> _Work request_
Only the lines from the one containing "X0049501Y0055963D01*" through the final line below belong in the output, copied exactly and without pictures.

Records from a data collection
↓↓↓

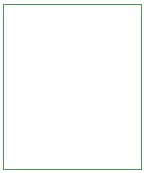
<source format=gko>
G75*
%MOIN*%
%OFA0B0*%
%FSLAX25Y25*%
%IPPOS*%
%LPD*%
%AMOC8*
5,1,8,0,0,1.08239X$1,22.5*
%
%ADD10C,0.00004*%
D10*
X0003800Y0001002D02*
X0003800Y0055963D01*
X0049501Y0055963D01*
X0049501Y0001002D01*
X0003800Y0001002D01*
M02*

</source>
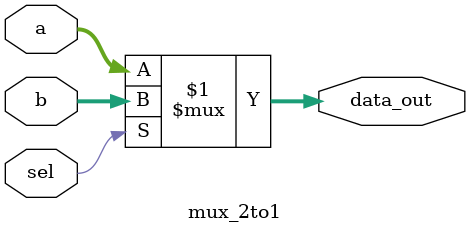
<source format=v>
`timescale 1ns / 1ps



module mux_2to1 #(parameter WIDTH = 32)(

input wire [WIDTH - 1 : 0] a,
input wire [WIDTH - 1 : 0] b,
input wire  sel,

output wire [WIDTH - 1 : 0] data_out
    );
    
 assign data_out = (sel)?  b : a;     
 
endmodule

</source>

↑↑↑

> _Response to the task_
X0049501Y0055963D01*
X0049501Y0001002D01*
X0003800Y0001002D01*
M02*

</source>
<source format=v>
`timescale 1ns / 1ps



module mux_2to1 #(parameter WIDTH = 32)(

input wire [WIDTH - 1 : 0] a,
input wire [WIDTH - 1 : 0] b,
input wire  sel,

output wire [WIDTH - 1 : 0] data_out
    );
    
 assign data_out = (sel)?  b : a;     
 
endmodule

</source>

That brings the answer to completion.